# Clear Gorilla Glue - Not Good for exotic oily woods - UPDATED



## pottz (Sep 15, 2015)

this is good info,i have been considering it.i dont like the regular gorilla glue at all,a foamy mess.i may give this stuff a try for those types of wood.thanks for the review buddy.


----------



## rad457 (Jun 15, 2013)

T.B. III after a wipe down of acetone will work on any oily woods.


----------



## Peteybadboy (Jan 23, 2013)

Thanks guys good info


----------



## EarlS (Dec 21, 2011)

After hearing from several folks that received mallets that were glued up using this glue I have to rescind my recommendation as the glue lines failed before the mallet was ever used on at least 4 different mallets.

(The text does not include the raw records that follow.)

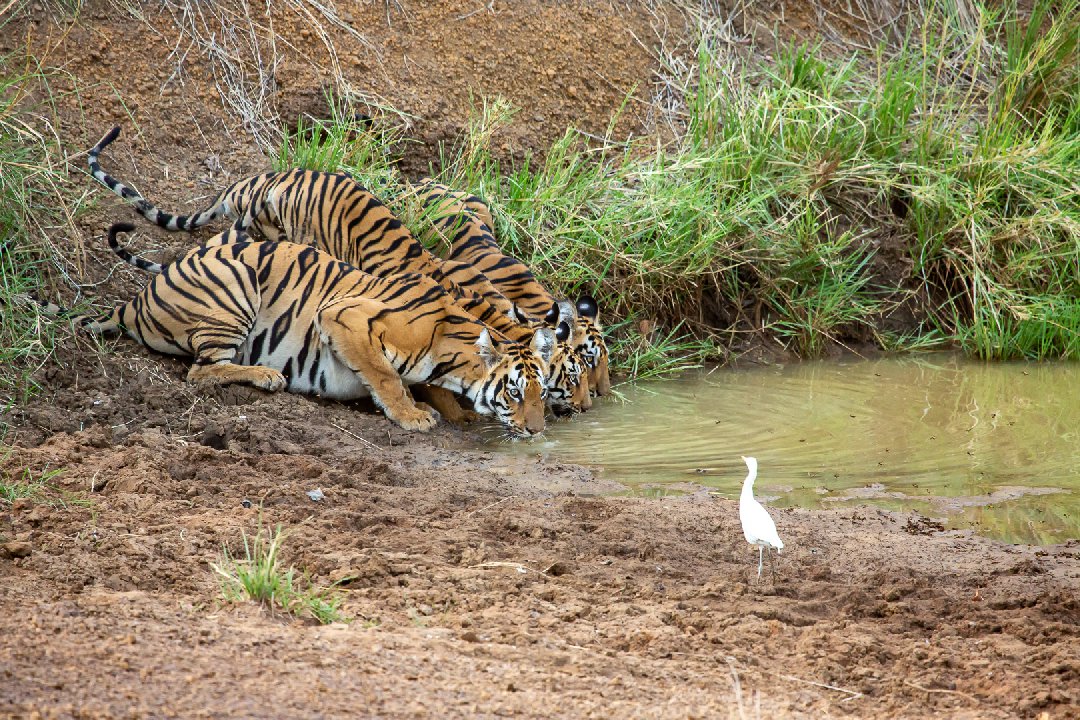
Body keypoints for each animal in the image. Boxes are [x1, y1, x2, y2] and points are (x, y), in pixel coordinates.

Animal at [53, 222, 557, 437]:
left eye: (540, 394)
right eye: (515, 392)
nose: (537, 431)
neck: (449, 356)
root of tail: (133, 301)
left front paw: (456, 412)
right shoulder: (345, 316)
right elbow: (387, 377)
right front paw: (413, 415)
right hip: (235, 283)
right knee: (201, 371)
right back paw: (266, 376)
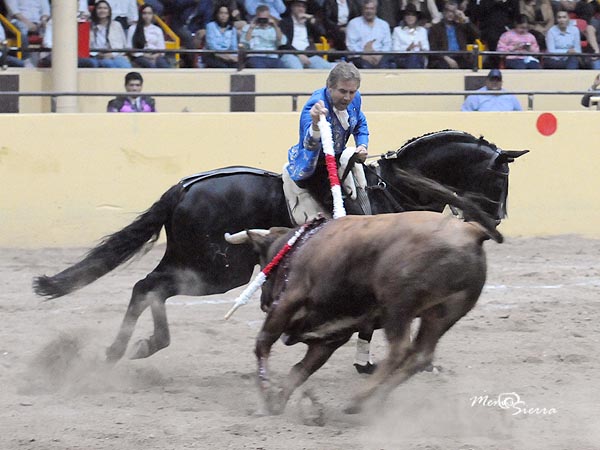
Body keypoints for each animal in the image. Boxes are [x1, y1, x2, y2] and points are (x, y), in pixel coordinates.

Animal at [34, 130, 524, 362]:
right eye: (500, 178)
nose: (498, 217)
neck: (393, 189)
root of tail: (187, 187)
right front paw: (365, 360)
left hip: (196, 263)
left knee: (145, 286)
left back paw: (129, 348)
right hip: (216, 271)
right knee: (151, 287)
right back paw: (132, 348)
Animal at [232, 206, 504, 414]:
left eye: (263, 261)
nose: (263, 302)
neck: (298, 247)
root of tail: (470, 231)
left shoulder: (288, 301)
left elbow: (263, 343)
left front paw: (267, 394)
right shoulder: (331, 337)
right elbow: (300, 369)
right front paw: (277, 402)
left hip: (397, 306)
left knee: (400, 350)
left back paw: (360, 399)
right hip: (443, 313)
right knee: (420, 356)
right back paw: (371, 400)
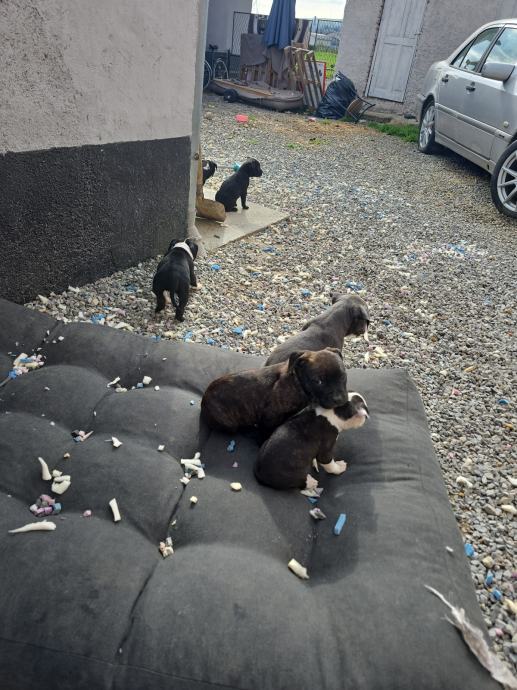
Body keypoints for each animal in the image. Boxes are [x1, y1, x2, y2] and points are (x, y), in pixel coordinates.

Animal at [201, 348, 349, 434]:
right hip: (229, 424)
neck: (297, 382)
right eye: (318, 381)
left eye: (343, 376)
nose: (339, 399)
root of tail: (204, 402)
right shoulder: (270, 416)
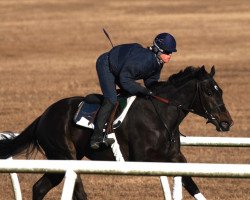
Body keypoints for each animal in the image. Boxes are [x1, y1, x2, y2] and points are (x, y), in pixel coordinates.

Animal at [0, 66, 233, 200]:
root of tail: (43, 116)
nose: (226, 122)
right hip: (63, 156)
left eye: (221, 90)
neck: (160, 113)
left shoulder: (176, 157)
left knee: (40, 188)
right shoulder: (143, 159)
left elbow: (191, 184)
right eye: (209, 92)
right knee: (76, 191)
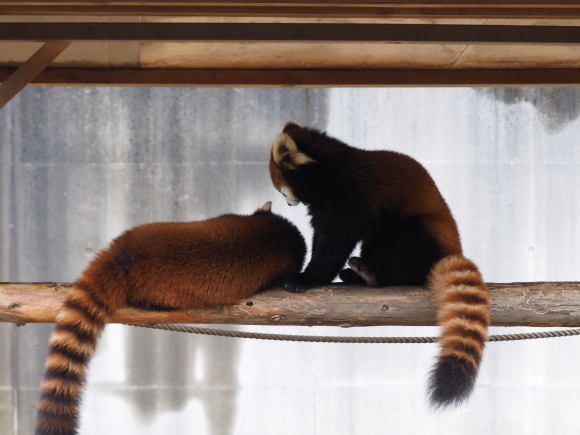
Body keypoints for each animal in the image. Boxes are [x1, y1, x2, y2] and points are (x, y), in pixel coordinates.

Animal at [270, 122, 488, 408]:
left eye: (281, 189)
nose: (288, 202)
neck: (332, 172)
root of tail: (453, 251)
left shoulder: (351, 199)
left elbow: (333, 243)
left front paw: (308, 278)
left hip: (424, 232)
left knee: (408, 242)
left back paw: (373, 273)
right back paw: (356, 274)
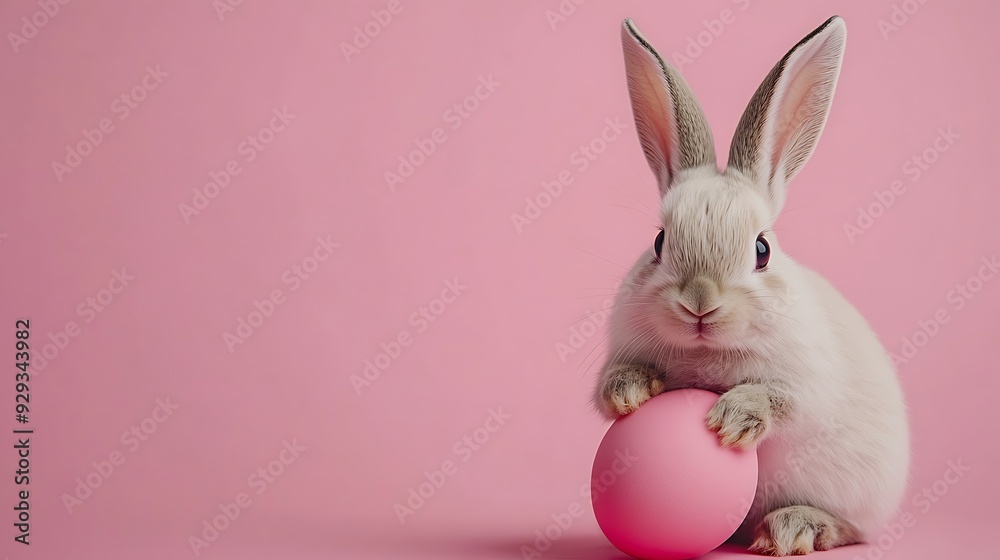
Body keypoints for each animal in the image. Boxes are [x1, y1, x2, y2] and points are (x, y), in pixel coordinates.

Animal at [592, 16, 910, 556]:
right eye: (658, 242)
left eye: (761, 250)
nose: (699, 303)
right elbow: (608, 385)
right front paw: (630, 393)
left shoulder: (806, 383)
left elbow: (785, 402)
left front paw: (733, 418)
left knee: (853, 528)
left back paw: (794, 527)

I WOULD NOT RECOMMEND THIS PRODUCT.


----------



## pottz (Sep 15, 2015)

thanks for the update earl thats good to know.


----------



## Dusty56 (Apr 20, 2008)

Are you going to change your 4 star rating?


----------



## EarlS (Dec 21, 2011)

Dusty - thanks for mentioning that. I've changed my rating.


----------



## DavePolaschek (Oct 21, 2016)

Wow! That's a lot of failures, Earl. Thanks for updating.


----------